Short, simple question: does this combination ring a bell for anyone?
- Net+OS 7.1.1
- 71 minutes (or 1 hour 11 minutes), give or take a few seconds
I’ve got a Net+OS 7.1.1 project on the CC7U that crashes if an incoming SSL connection exists while the device reaches an uptime of a multiple of 71 minutes after boot.
Without a SSL connection it will run for hours and hours. I can connect and disconnect as often as I want, but I can not be connected when tx_time_get reaches a multiple of 71 minutes, or the device will freeze.
My timing is measured through debug logging: the device broadcasts its uptime over plain unencrypted UDP once a minute, plus event logging the same way when/if necessary.
When “it” happens, those broadcasts stop coming and and the device stops responding to pings.
Through adding more logging I got so far as to notice that it usually begins with a send() or recv() call that never returns, freezing one thread. The other threads keep running for a while longer, but before too long they die as well.
Is it 71 minutes, 35 seconds? Because that is exactly FFFFFFFF nanoseconds.
I wonder if there is a internal tickcount that overflows at that point and Digi’s SSL is using it for a delta and it cannot handle the overflow. Sounds like an OS bug to me.
Followup info: I sent in a demo project that illustrates the problem, and today I received a fix.
They say it’s actually a bug in the Treck stack, but they managed to work around it in their SSL code.
The most important aspect: I just tested it and it works, so I assume the new version of libssl.a they mailed me will be made available for download soon.
Either that, or in the worst case they’ll report the bug to Treck and wait for a fix from them.
Yes!!! Defintiely try this patch: http://ftp1.digi.com/support/patches/SSLFixes_71.htm
It’s a poor description, but I know there was a wrap around issue with timestamps.
Moreover, this site contains several 7.1 patches that could be interesting:
Such an internal wrap-around is what I suspected too, especially because I had already added code to monitor stack use and free memory, so I know it isn’t something like a memory leak.
But I hadn’t thought of counting in nanoseconds - thanks for the tip.
OTOH, I just discovered something that partly contradicts it. It’s probably still some counter that wraps around, but it would count per 10 nsec by default.
I had (almost forgotten that I had) changed BSP_TICKS_PER_SECOND to 1000, one tick per millisecond, for this project.
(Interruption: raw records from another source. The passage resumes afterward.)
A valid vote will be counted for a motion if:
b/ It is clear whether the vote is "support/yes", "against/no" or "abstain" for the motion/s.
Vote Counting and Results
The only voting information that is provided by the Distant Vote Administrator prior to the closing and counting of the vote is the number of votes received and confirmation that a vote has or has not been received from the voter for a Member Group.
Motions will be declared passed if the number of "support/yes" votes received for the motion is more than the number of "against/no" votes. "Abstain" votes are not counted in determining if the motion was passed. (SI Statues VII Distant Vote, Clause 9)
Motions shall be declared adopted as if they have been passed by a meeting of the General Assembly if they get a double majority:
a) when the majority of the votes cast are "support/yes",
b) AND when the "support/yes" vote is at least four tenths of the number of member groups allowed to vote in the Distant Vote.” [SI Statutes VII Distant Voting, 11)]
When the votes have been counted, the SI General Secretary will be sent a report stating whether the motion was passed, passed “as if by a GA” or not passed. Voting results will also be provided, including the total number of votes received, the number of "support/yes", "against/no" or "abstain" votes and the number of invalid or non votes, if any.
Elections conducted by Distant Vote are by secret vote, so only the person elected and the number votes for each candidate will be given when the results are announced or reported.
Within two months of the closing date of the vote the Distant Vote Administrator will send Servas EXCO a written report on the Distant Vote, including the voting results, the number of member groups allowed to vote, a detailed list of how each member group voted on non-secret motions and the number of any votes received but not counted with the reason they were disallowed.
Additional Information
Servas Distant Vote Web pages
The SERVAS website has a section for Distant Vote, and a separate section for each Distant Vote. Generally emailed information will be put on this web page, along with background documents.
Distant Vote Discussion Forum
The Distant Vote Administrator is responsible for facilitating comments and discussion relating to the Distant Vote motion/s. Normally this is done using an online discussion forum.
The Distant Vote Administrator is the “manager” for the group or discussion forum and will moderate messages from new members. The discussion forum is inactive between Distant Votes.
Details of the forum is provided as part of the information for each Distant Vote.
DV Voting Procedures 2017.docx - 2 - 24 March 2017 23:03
Last night I changed it back to the default of 100 (10 msec), and left it running overnight. I had always expected I might want to change it back some day, so I made all my own timing relative to BSP_TICKS_PER_SECOND, so the functionality remained basically the same.
The problem now occurred between 11h56 and 11h57 uptime. Divide 11h56 by 10, and you get 71 min and 36 seconds.